Hemangiomas are a benign proliferative congenital vascular malformation that originate from the embryonic sequestrations of mesodermal tissue and can be found in any organ. They have an incidence of approximately 2%-3%(2, 4). While intestinal hemangiomas are well-known and have previously been described in the literature, mesenteric hemangiomas represent one of the rarest sites for hemangiomas. Mesenteric hemangiomas may originate either from the bowel wall and the mesentery, or the mesentery alone(7). We herein report a case of a mesenteric hemangioma that presented with an anomalous vein that arose from the superior mesenteric vein and extended down to the mesorectum. These findings suggest that, in this case, the mesenteric hemangioma originated in the mesentery and ultimately involved the intestinal wall.
Clinical presentations and diagnoses of mesenteric hemangiomas depend on their size, localization, and intestinal wall involvement. Smaller tumors are often asymptomatic whereas symptomatic masses tend to be large at the time of diagnosis. Larger hemangiomas located in the mesentery can cause intraperitoneal hemorrhage and can often result in life-threatening conditions. When mesenteric hemangiomas involve the bowel wall, they may result in intraluminal bleeding. Therefore, the clinical manifestations are hematemesis or melena. Long-term chronic occult blood loss is an important cause of anemia.
Currently, radiological evaluation plays an important role in the noninvasive examination of abdominal diseases, including mesenteric hemangioma. Imaging examinations, such as CT and MRI, cannot be used to unequivocally diagnose mesenteric hemangiomas, but they do allow a more precise evaluation of the size, vascularization, and possible involvement of adjacent structures of the tumor(7). Calcifications were seen scattered throughout the lesion on CT. Some studies suggested that this was due to degenerative changes as a consequence of the thrombosis within the sinuses, caused by perivascular inflammation and stasis of blood flow(4, 11). Other studies have shown that calcifications may ultimately form phleboliths, which represent an important diagnostic feature, seen in 26 to 50% of affected adult patients(4). Phleboliths are usually signal voided on both Tl and T2 weighted images, and thrombosed vessels show serpiginous structures with high signal intensity on MRI(11). An important imaging finding in our case suggested that a mesenteric hemangioma originated from the mesentery rather than the bowel wall, which is different from some reported cases. A contrast-enhanced portal venous phase CT scan showed an anomalous vein arising from the superior mesenteric vein and extending down to the mesorectum.

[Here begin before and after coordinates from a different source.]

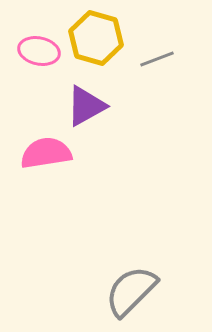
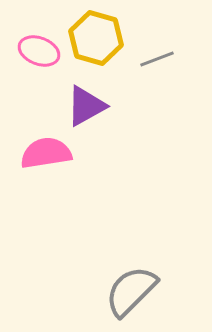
pink ellipse: rotated 9 degrees clockwise
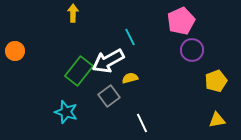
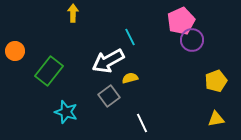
purple circle: moved 10 px up
green rectangle: moved 30 px left
yellow triangle: moved 1 px left, 1 px up
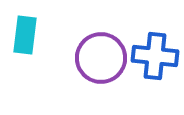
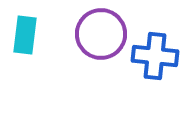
purple circle: moved 24 px up
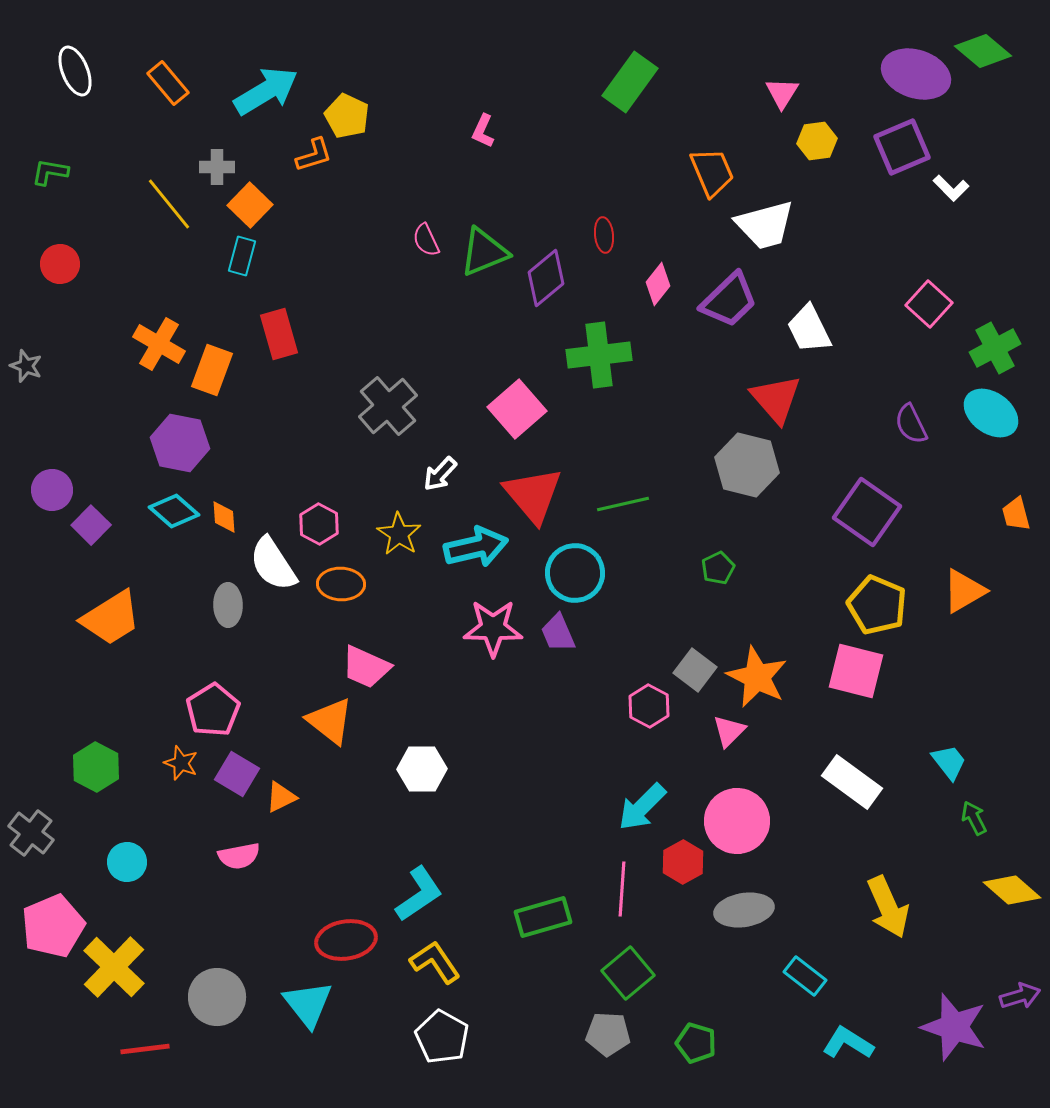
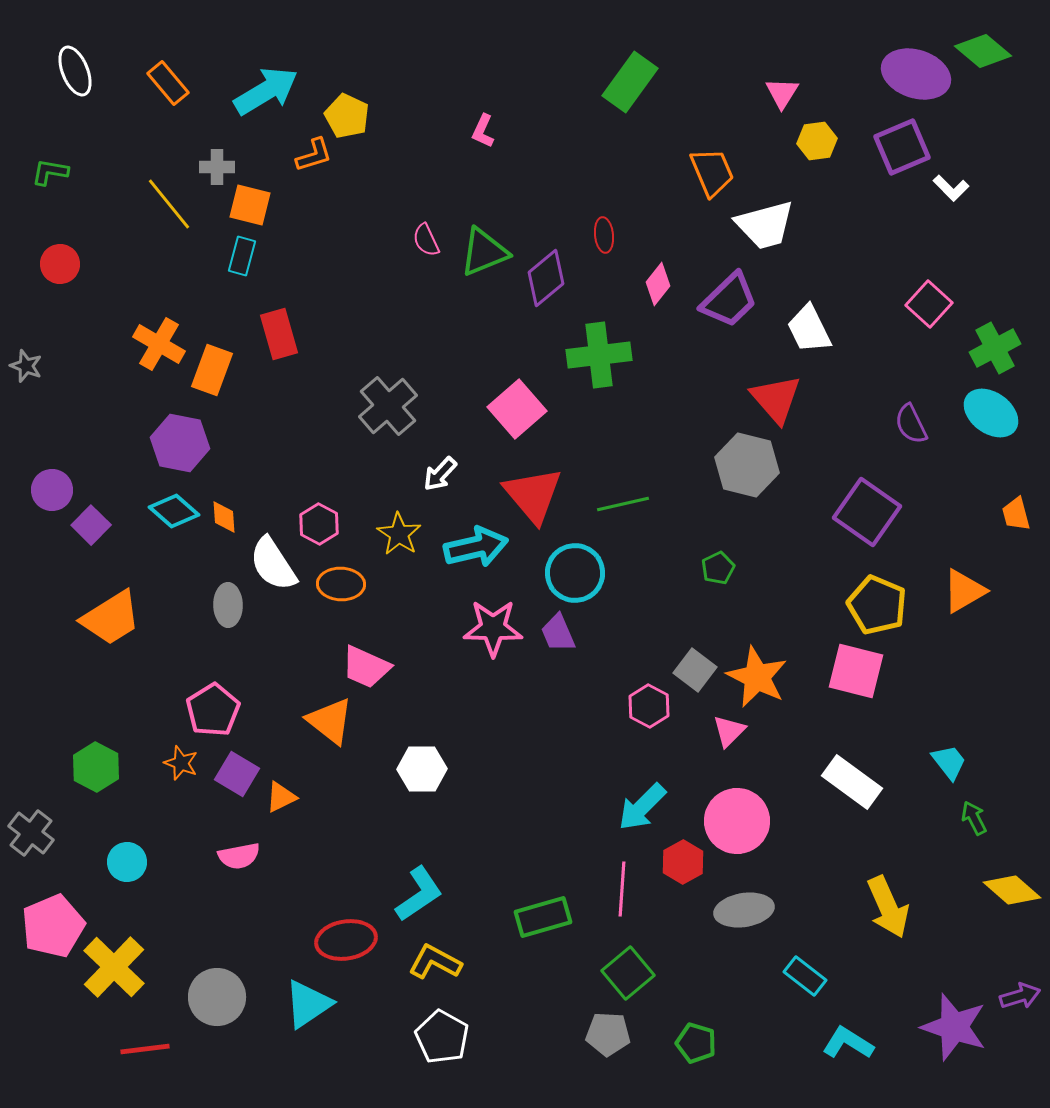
orange square at (250, 205): rotated 30 degrees counterclockwise
yellow L-shape at (435, 962): rotated 28 degrees counterclockwise
cyan triangle at (308, 1004): rotated 34 degrees clockwise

Image examination also revealed transmural thickening of the wall of the involved bowel loops. On CT hemangiomas may be homogeneous or heterogeneous with possible cystic structures. The heterogeneity of hemangiomas may be due to intralesional degeneration consisting of hemorrhage, fibrosis, or calcification(2). On MRI, hemangiomas usually have an iso- or hypo-intense signal on T1-weighted images. On T2-weighted images, hemangiomas typically show high signal intensity and are more clearly depicted with fat suppression. Degenerative changes, such as fibrosis, result in a heterogeneous signal intensity on T2-weighted images. Intratumoral hemorrhage may show hypointense signal on T2-weighted images, making hemangiomas hard to differentiate from other solid mesenchymal tumors, such as fibromas or leiomyomas (4). Characteristic discontinuous peripheral nodular progressive enhancement patterns can be seen in some mesenteric hemangiomas. However, enhancement may be heterogeneous or minimal or may be present only on delayed phases likely due to internal fibrotic changes(2).
A definitive diagnosis of cavernous hemangioma of the mesentery depends on histopathological examination. Because of the high risk of hemorrhage, biopsy of clinically suspected hemangiomas is not recommended. Histologically, cavernous hemangiomas are composed of dilated vessels of varying sizes, which are lined with flattened endothelial cells with little fibrous connective tissue between the vascular channels. The vessel lumen often shows thrombosis and contains a large number of erythrocytes(9, 13, 14). To avoid the risk of bleeding during biopsy, we used immunohistochemistry to diagnose our patient. The results were positive for CD34, but were negative for the lymphatic endothelial marker D2-40. CD34 is expressed not only in vascular endothelial cells, but also in lymphatic endothelial cells, while D2-40 is only expressed in lymphatic endothelial cells. Combined with vascular tumor suggested by histology, the diagnosis of cavernous hemangioma was made. In addition, CD31 is vascular endothelium-specific, and is often as a diagnostic marker of hemangioma(5, 9).
The optimal treatment of mesenteric hemangiomas is surgical resection of the mesenteric lesion and the involved intestinal segments (3, 8). Recurrence after complete resection are rare. Other nonoperative techniques, such as low-dose radiation therapy, cryotherapy, brachytherapy, sclerotherapy or interventional angiography, often result in symptom recurrence and are therefore only temporary solutions(3, 4).